How will our placement system advise this student?

One of the recommendations  of California's Student SuccessTask Force is for better alignment between high school and college curricula.  With the CCSS adopted across states, it looks as if most community colleges will need to make adjustments to their way of placing and educating their math students.

Monday, August 6, 2012

MathFest 2012 and Common Core State Standards in Math

Andrew Hacker’s article "Is Algebra Necessary?" in the New York Times was a hot topic last week and mentioned by several presenters at the 2012 MathFest session "What Mathematics Should Every Citizen Know?".  The panelists, Bil lMcCallum, Lynn Steen, Hyman Bass, Joseph Malkevitch, and co-organizer Sol Garfunkel, were actually reacting to the Core Curriculum State Standards in mathematics.

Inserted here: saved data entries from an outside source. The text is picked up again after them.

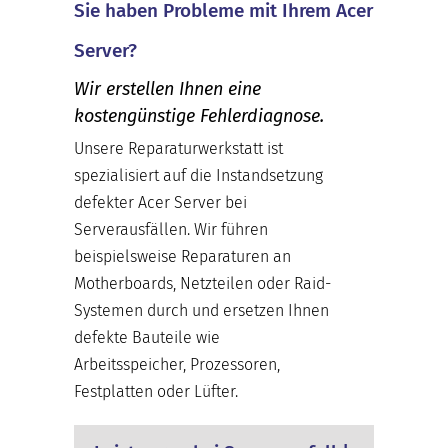
Sie haben Probleme mit Ihrem Acer
Server?
Wir erstellen Ihnen eine
kostengünstige Fehlerdiagnose.
Unsere Reparaturwerkstatt ist
spezialisiert auf die Instandsetzung
defekter Acer Server bei
Serverausfällen. Wir führen
beispielsweise Reparaturen an
Motherboards, Netzteilen oder Raid-
Systemen durch und ersetzen Ihnen
defekte Bauteile wie
Arbeitsspeicher, Prozessoren,
Festplatten oder Lüfter.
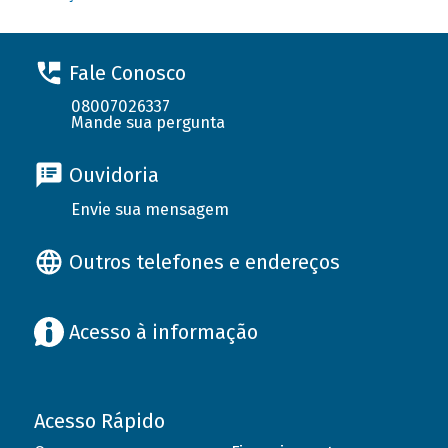
Fale Conosco
08007026337
Mande sua pergunta
Ouvidoria
Envie sua mensagem
Outros telefones e endereços
Acesso à informação
Acesso Rápido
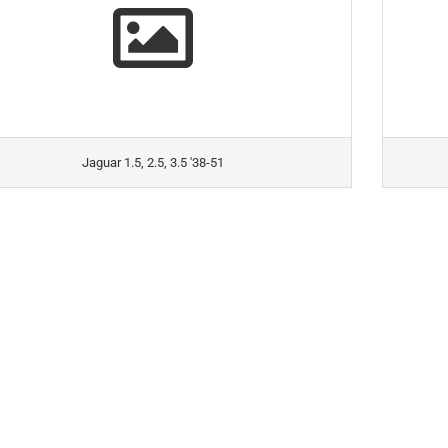
Jaguar 1.5, 2.5, 3.5 '38-51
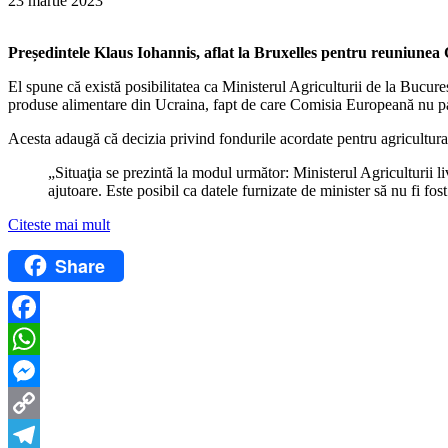
23 martie 2023
Președintele Klaus Iohannis, aflat la Bruxelles pentru reuniunea
El spune că există posibilitatea ca Ministerul Agriculturii de la Bucureș
produse alimentare din Ucraina, fapt de care Comisia Europeană nu par
Acesta adaugă că decizia privind fondurile acordate pentru agricultura 
„Situaţia se prezintă la modul următor: Ministerul Agriculturii
ajutoare. Este posibil ca datele furnizate de minister să nu fi f
Citeste mai mult
Share
Facebook
WhatsApp
Messenger
Copy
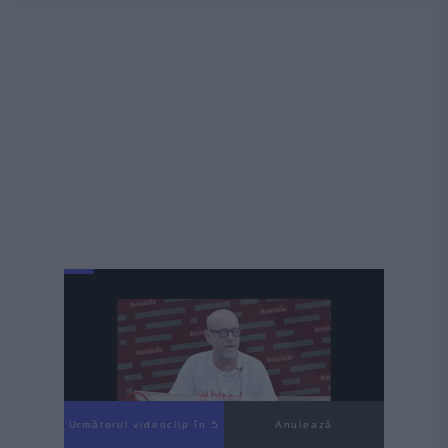
Următorul videoclip în 4
Anulează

Mathematicians and math educators agree that we are not  currently doing the best job of teaching algebra.  But unlike Hacker, the math community believes the appropriate strategy is to improve algebra instruction, not to abandon it to all but an elite few pupils.

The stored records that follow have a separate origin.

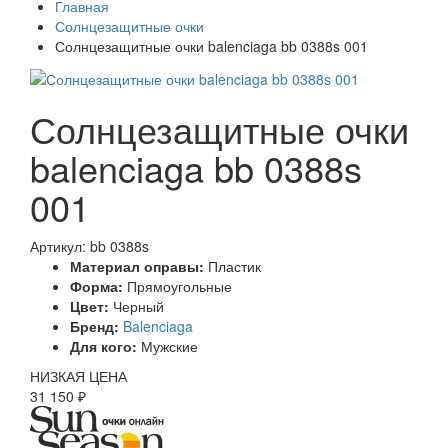
Главная
Солнцезащитные очки
Солнцезащитные очки balenciaga bb 0388s 001
Солнцезащитные очки
balenciaga bb 0388s
001
Артикул: bb 0388s
Материал оправы:
Пластик
Форма:
Прямоугольные
Цвет:
Черный
Бренд:
Balenciaga
Для кого:
Мужские
НИЗКАЯ ЦЕНА
31 150 ₽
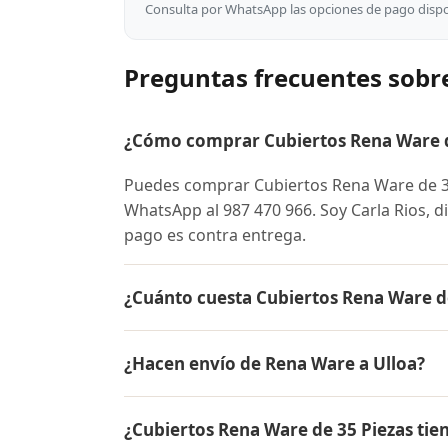
Consulta por WhatsApp las opciones de pago dispon
Preguntas frecuentes sobre
¿Cómo comprar Cubiertos Rena Ware de 
Puedes comprar Cubiertos Rena Ware de 35
WhatsApp al 987 470 966. Soy Carla Rios, di
pago es contra entrega.
¿Cuánto cuesta Cubiertos Rena Ware de
El precio de Cubiertos Rena Ware de 35 P
¿Hacen envío de Rena Ware a Ulloa?
para conocer el precio actual, promociones
inicial.
Sí, hacemos envío gratis de Cubiertos Rena
¿Cubiertos Rena Ware de 35 Piezas tie
El pago es contra entrega.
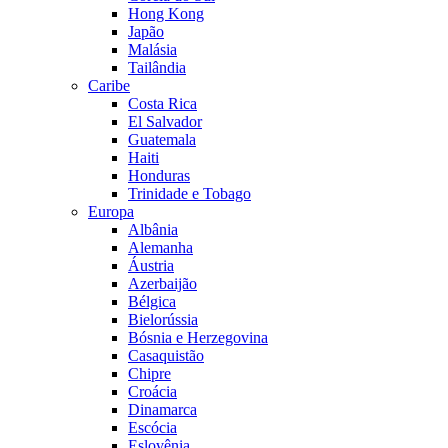
Hong Kong
Japão
Malásia
Tailândia
Caribe
Costa Rica
El Salvador
Guatemala
Haiti
Honduras
Trinidade e Tobago
Europa
Albânia
Alemanha
Áustria
Azerbaijão
Bélgica
Bielorússia
Bósnia e Herzegovina
Casaquistão
Chipre
Croácia
Dinamarca
Escócia
Eslovênia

On the other hand, the speakers on the panel, although quite civil with each other, clearly had disagreements about the best strategy to improve math education in the US.

McCallum, who was the lead mathematician in the development of the CCSS, emphasized the benefits of having commonality across states.  Having a set of standards that could be adopted by 45 of the 50 states (so far) required compromises, but the benefits accrue not only to pupils and teachers in our mobile society, but to all who do business with textbook publishers who currently provide materials for the multitude of different curricula.

Steen gave some numbers showing the dismal success of preparing US students for STEM, but argued that we should improve rather than remove algebra from the curriculum.  He favors a modeling-based approach and avoidance of common assessments.  When asked how to accomplish his recommendations, he cheerfully remarked that he doesn't need to worry about that now that he's retired.

Bass focused on pedagogy rather than curriculum as the key to improving math education.  Student learning is increased when the instructor employs appropriate classroom strategies.

Malkevitch promotes widening the curriculum.  He argued that we need to show many ways that mathematics impinges on daily lives.  He gave combinatorial graphs and fair choice algorithms as examples of mathematical topics that are new and accessible to very young children.

Garfunkel believes that the entire K-12 mathematics curriculum should be centered on modeling. He echoed Malkevitch's suggestions that the US curriculum needs to be widened, and said that Bill Schmidt had paid an advertising agency to create the phrase "a mile wide and an inch deep" that is used to characterize the US K-12 curriculum following the disappointing ranking of the US high school students in the Third International Mathematics and Science Study.